As the pain leaves and returns so am I alive then suddenly dead, cut off in my prime; unable, and somewhat unwilling, to function. You seem so alive to me. You function like a human, you’re happy when good things happen and sad when they don’t. Your smile is a ray of joy that shines in my face and warms me. But it is also a bright lamp shining in my eyes that interrogates me. Sometimes seeing other people living their whole lives seems the most tragic thing for me, can’t they see what the world is like or do they just ignore it?
“People who are terminally unhappy are freaks!” you say and you should be right, so why then are there so many of us? People so often refuse to understand. “Cheer up” is a favourite along with, ‘just get on with it”. I’m not sad. It’s not like grief, it’s mostly like a weight constantly pressing. A pressure that says, “I can’t let you feel like everyone else. I can’t let you get on with your life”.
I’m so often told that if I try hard enough I can be happy.
Occasionally I look out and see the people that truly love me and I can see the damage I’m doing to them. How can they possibly love me? I’m twisted, broken and ugly, both inside and out. Sometimes when I’m tearing out my hair in self-hatred I see tears in your eyes. You say you can’t understand my self-hatred. You say that you cannot understand how I could hate myself so much when you say I am so beautiful. You say you cannot understand why your opinion does not count. I cannot understand it either but sometimes I think I’d rather die than have people looking at me.

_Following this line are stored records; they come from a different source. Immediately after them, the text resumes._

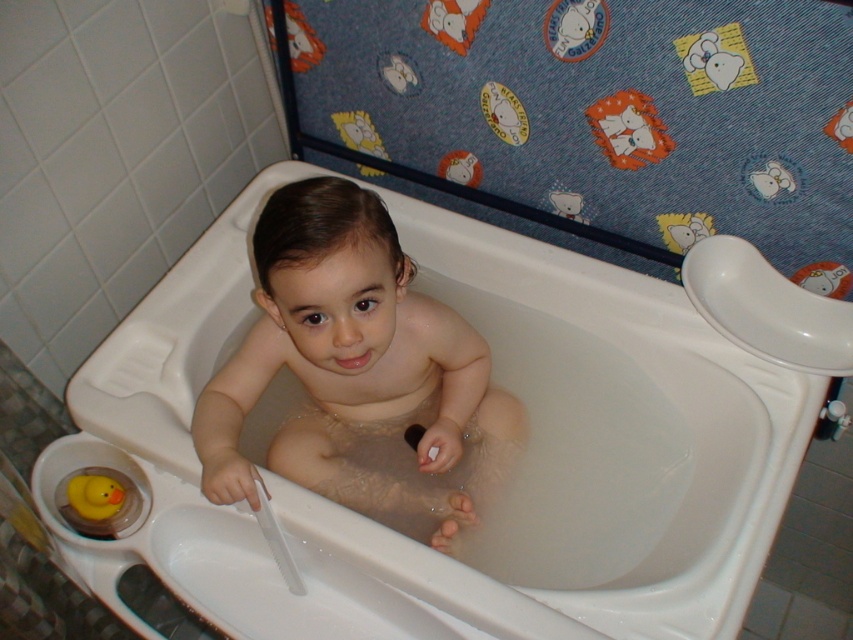
You are a parent checking the bath water temperature. You notice the point at coordinates (357, 372) on the baby. Based on the scene description, where is this point located?

The point at coordinates (357, 372) is located on the smooth skin of the baby at the center of the image.

From the picture: You are a parent checking the safety of the bathtub setup for your child. Based on the image, is the smooth skin baby at center positioned safely within the white plastic bathtub at center?

The white plastic bathtub at center is located below smooth skin baby at center, which means the baby is sitting in the bathtub properly. This positioning is safe as the baby is securely seated inside the bathtub.

You are a parent trying to locate two points in the bathroom scene. The first point is at coordinates point (x=631, y=506) and the second is at point (x=113, y=481). Which point is closer to you as you look at the scene?

Point (x=631, y=506) is closer to you because it is further to the viewer than point (x=113, y=481).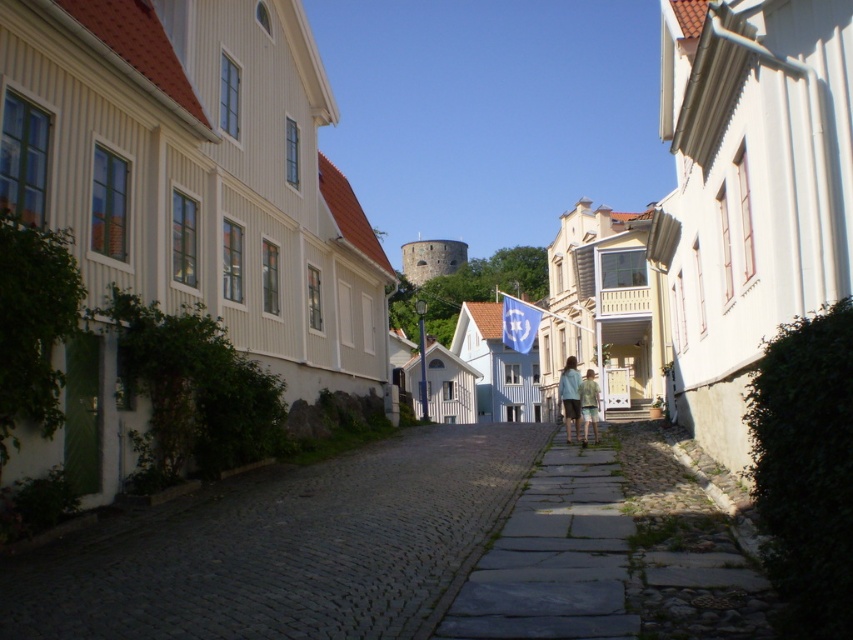
Question: Considering the real-world distances, which object is closest to the blue denim shorts at center?

Choices:
 (A) green cotton shorts at center
 (B) gray stone path at center

Answer: (A)

Question: Can you confirm if gray stone path at center is wider than green cotton shorts at center?

Choices:
 (A) yes
 (B) no

Answer: (B)

Question: Can you confirm if gray stone path at center is bigger than green cotton shorts at center?

Choices:
 (A) yes
 (B) no

Answer: (B)

Question: Which is nearer to the green cotton shorts at center?

Choices:
 (A) blue denim shorts at center
 (B) gray stone path at center

Answer: (A)

Question: Does gray stone path at center have a larger size compared to blue denim shorts at center?

Choices:
 (A) yes
 (B) no

Answer: (B)

Question: Which point is farther to the camera?

Choices:
 (A) (593, 403)
 (B) (598, 618)
 (C) (572, 410)

Answer: (C)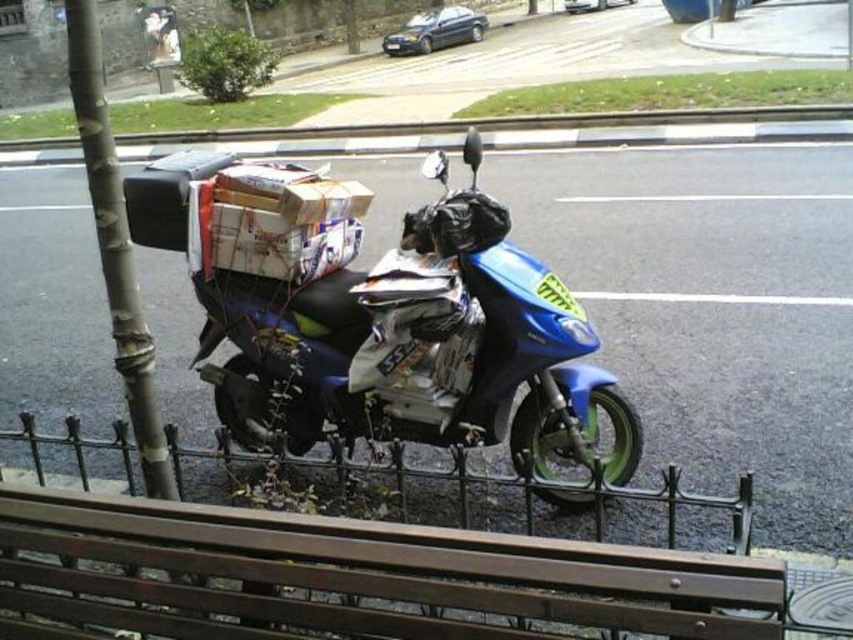
Describe the element at coordinates (351, 572) in the screenshot. I see `brown wooden bench at lower center` at that location.

Can you confirm if brown wooden bench at lower center is positioned above smooth gray pole at left?

No, brown wooden bench at lower center is not above smooth gray pole at left.

Which is behind, point (329, 593) or point (175, 493)?

The point (175, 493) is more distant.

I want to click on brown wooden bench at lower center, so click(351, 572).

Can you confirm if brown wooden bench at lower center is bigger than blue glossy motorcycle at center?

No, brown wooden bench at lower center is not bigger than blue glossy motorcycle at center.

Is point (323, 577) closer to camera compared to point (585, 342)?

Yes, point (323, 577) is closer to viewer.

Where is `brown wooden bench at lower center`? This screenshot has height=640, width=853. brown wooden bench at lower center is located at coordinates (351, 572).

Does blue glossy motorcycle at center have a smaller size compared to smooth gray pole at left?

No, blue glossy motorcycle at center is not smaller than smooth gray pole at left.

Which is more to the left, blue glossy motorcycle at center or smooth gray pole at left?

smooth gray pole at left

Is point (457, 246) more distant than point (102, 234)?

That is True.

At what (x,y) coordinates should I click in order to perform the action: click on blue glossy motorcycle at center. Please return your answer as a coordinate pair (x, y). Looking at the image, I should click on (392, 332).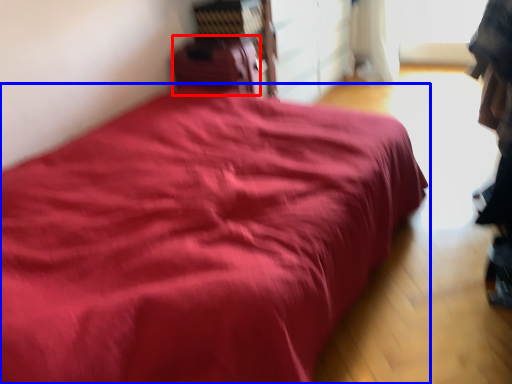
Question: Which object is further to the camera taking this photo, luggage (highlighted by a red box) or bed (highlighted by a blue box)?

Choices:
 (A) luggage
 (B) bed

Answer: (A)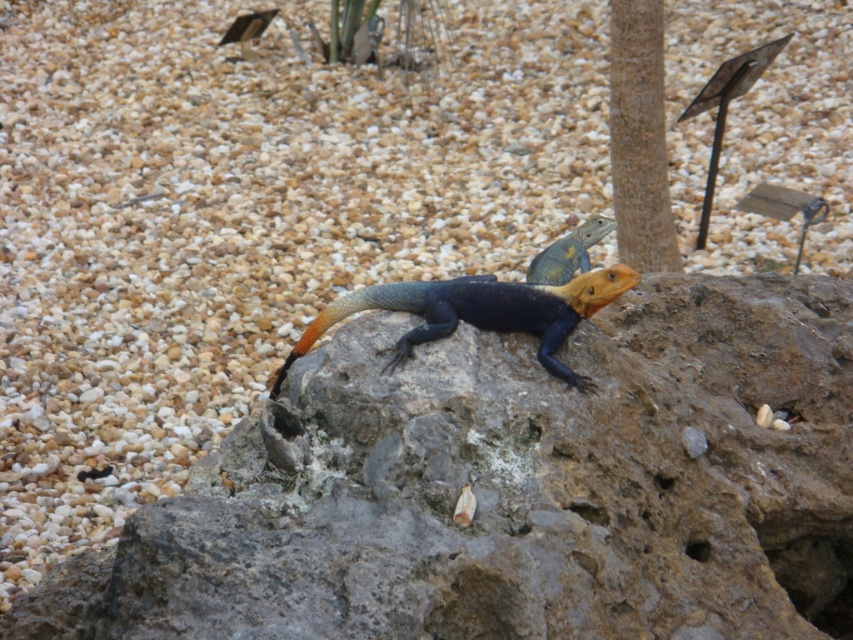
You are a photographer aiming to capture both the shiny blue lizard at center and the smooth brown pole at upper center in a single frame. Based on their positions, which object should you focus on first to ensure both are in focus?

The shiny blue lizard at center has a lesser height compared to smooth brown pole at upper center, so you should focus on the smooth brown pole at upper center first since it is farther away and adjusting focus from far to near can help ensure both are in focus.

Looking at this image, you are a hiker who wants to place a small rock on the ground near the rough stone boulder at center and the shiny blue lizard at center. Which object should you place it closer to if you want it to be under the lizard?

You should place the small rock closer to the shiny blue lizard at center because the rough stone boulder at center is positioned under it, so placing the rock near the lizard would mean it is under the lizard.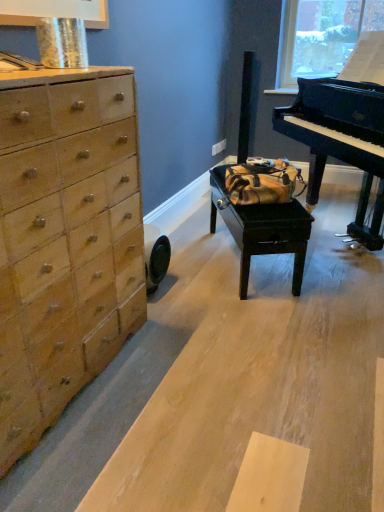
Find the location of a particular element. This screenshot has width=384, height=512. free space in front of wooden table at center is located at coordinates (257, 320).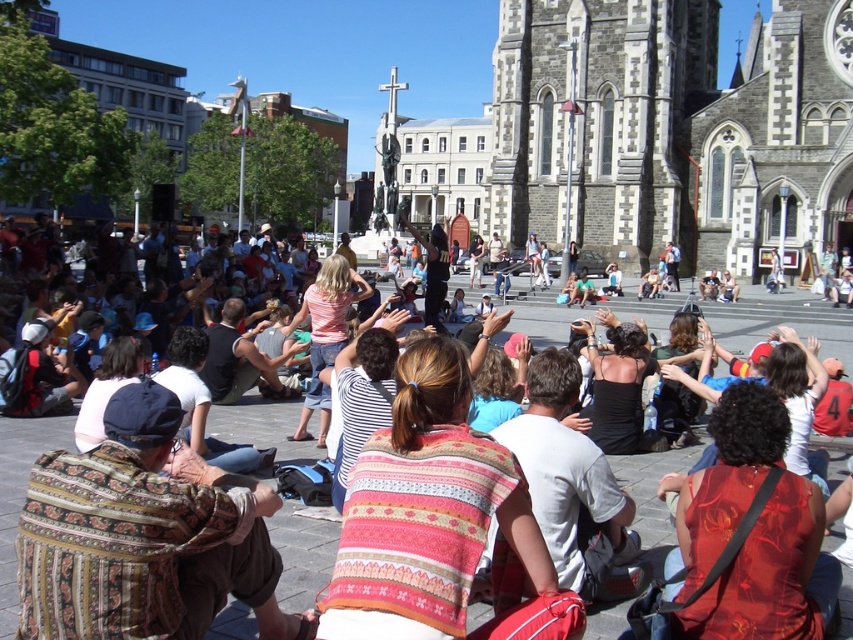
Looking at this image, where is the floral silk dress at center located in the image?

The floral silk dress at center is located at point (752, 532) in the image.

You are a photographer standing in the public square and want to take a photo of both the striped fabric shirt at center and the black satin dress at center. Which one should you focus on first to ensure both are in sharp focus?

You should focus on the striped fabric shirt at center first because it is closer to the viewer than the black satin dress at center, so adjusting focus from near to far will help both be in sharp focus.

You are standing in the public square and want to reach the point marked at coordinates point (724,595). How far will you have to walk to get there?

The point (724,595) is 48.70 meters away from the viewer, so you will have to walk 48.70 meters to reach it.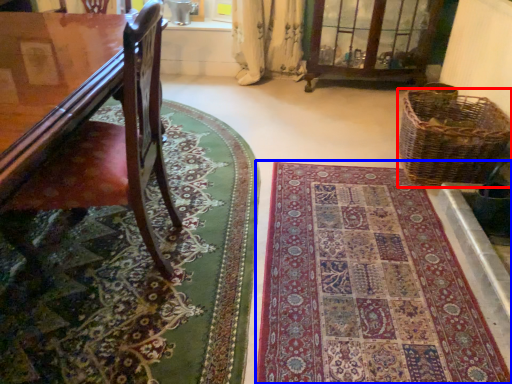
Question: Which object is closer to the camera taking this photo, picnic basket (highlighted by a red box) or mat (highlighted by a blue box)?

Choices:
 (A) picnic basket
 (B) mat

Answer: (B)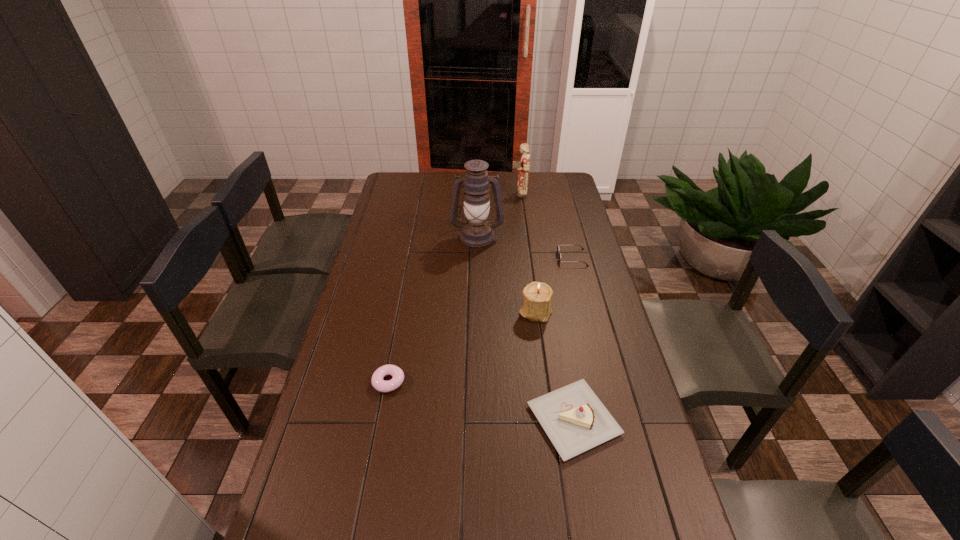
Where is `object at the left edge`? object at the left edge is located at coordinates (378, 383).

I want to click on cake that is at the right edge, so click(x=575, y=420).

Identify the location of sunglasses that is at the right edge. (558, 249).

This screenshot has width=960, height=540. In the image, there is a desktop. In order to click on vacant space at the far edge in this screenshot , I will do `click(489, 176)`.

At what (x,y) coordinates should I click in order to perform the action: click on free region at the left edge of the desktop. Please return your answer as a coordinate pair (x, y). This screenshot has width=960, height=540. Looking at the image, I should click on pyautogui.click(x=403, y=204).

Locate an element on the screen. The height and width of the screenshot is (540, 960). vacant area at the right edge is located at coordinates (560, 235).

The image size is (960, 540). Identify the location of free space at the far left corner of the desktop. (414, 191).

Find the location of a particular element. The width and height of the screenshot is (960, 540). free space between the doughnut and the second tallest object is located at coordinates (454, 288).

The image size is (960, 540). I want to click on empty space between the cake and the fourth nearest object, so click(x=573, y=339).

Find the location of `free space between the figurine and the fourth farthest object`. free space between the figurine and the fourth farthest object is located at coordinates (x=527, y=252).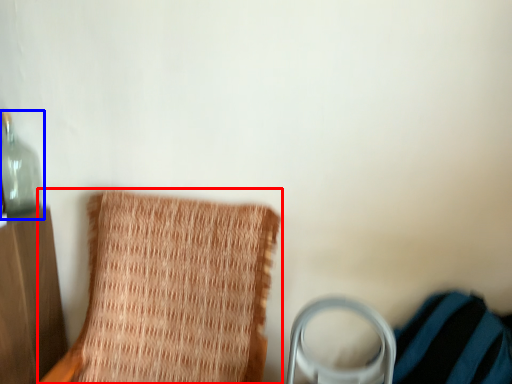
Question: Among these objects, which one is farthest to the camera, furniture (highlighted by a red box) or bottle (highlighted by a blue box)?

Choices:
 (A) furniture
 (B) bottle

Answer: (B)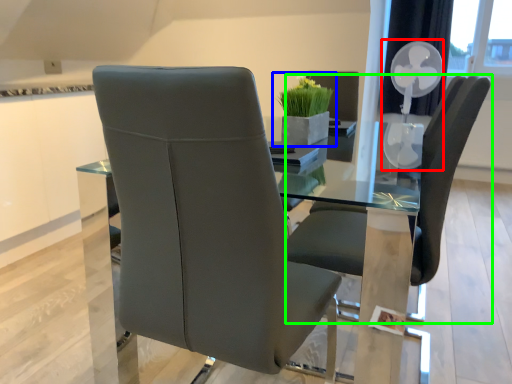
Question: Estimate the real-world distances between objects in this image. Which object is closer to fan (highlighted by a red box), houseplant (highlighted by a blue box) or chair (highlighted by a green box)?

Choices:
 (A) houseplant
 (B) chair

Answer: (A)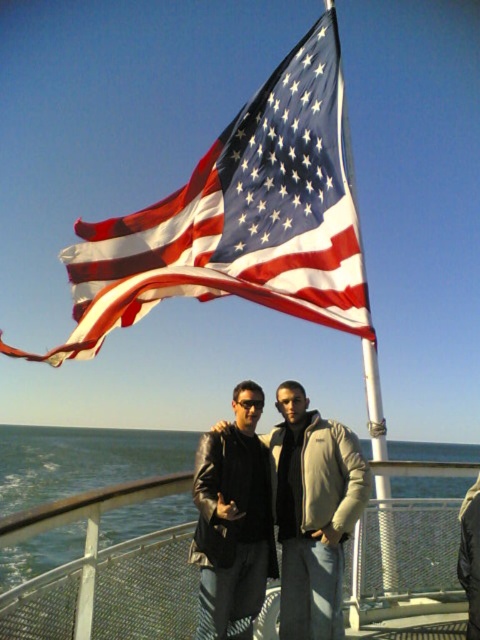
Question: Can you confirm if american flag at upper center is thinner than leather jacket at center?

Choices:
 (A) no
 (B) yes

Answer: (A)

Question: Which object is farther from the camera taking this photo?

Choices:
 (A) matte black leather jacket at center
 (B) leather jacket at center
 (C) american flag at upper center

Answer: (C)

Question: Among these points, which one is nearest to the camera?

Choices:
 (A) (324, 545)
 (B) (474, 600)

Answer: (B)

Question: Considering the relative positions of american flag at upper center and khaki cotton jacket at center in the image provided, where is american flag at upper center located with respect to khaki cotton jacket at center?

Choices:
 (A) above
 (B) below

Answer: (A)

Question: Can you confirm if blue water at lower left is positioned above leather jacket at center?

Choices:
 (A) yes
 (B) no

Answer: (B)

Question: Which is nearer to the blue water at lower left?

Choices:
 (A) american flag at upper center
 (B) matte black leather jacket at center
 (C) leather jacket at center

Answer: (B)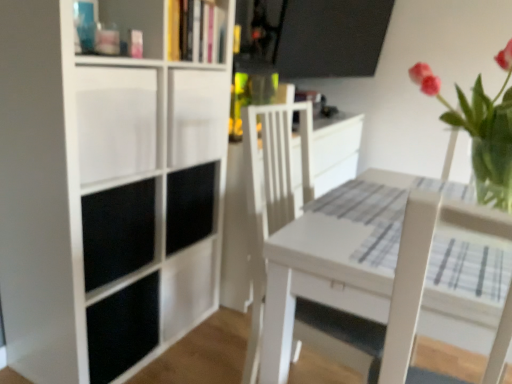
Describe the element at coordinates (196, 31) in the screenshot. I see `hardcover book at upper center` at that location.

In order to click on white wood swivel chair at center in this screenshot , I will do `click(271, 195)`.

Who is smaller, white matte bookcase at left or white matte cabinet at left, which ranks as the 1th cabinet in front-to-back order?

With smaller size is white matte cabinet at left, which ranks as the 1th cabinet in front-to-back order.

Between white matte bookcase at left and white matte cabinet at left, which ranks as the 1th cabinet in front-to-back order, which one appears on the right side from the viewer's perspective?

white matte bookcase at left is more to the right.

From the picture: Would you say white matte bookcase at left is inside or outside white matte cabinet at left, the second cabinet when ordered from back to front?

white matte bookcase at left is spatially situated outside white matte cabinet at left, the second cabinet when ordered from back to front.

Is white matte bookcase at left facing away from white matte cabinet at left, which ranks as the 1th cabinet in front-to-back order?

Yes, white matte bookcase at left is positioned with its back facing white matte cabinet at left, which ranks as the 1th cabinet in front-to-back order.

One day I hope I’ll be able to tell the whole world, how I feel. But not today. Some efforts are just a little too strenuous, some hungers just a little too gnawing. I can trust so few people with this hurt.
When I was writing this piece I had the feeling that I was trying to explain to a friend about how it feels to have this illness. Although it is an experience that I find very hard to put into words I feel that I found writing about it cathartic. I wish I were able to say it aloud rather than just to write about it anonymously, however, I feel that the stigma among people my own age is just too great.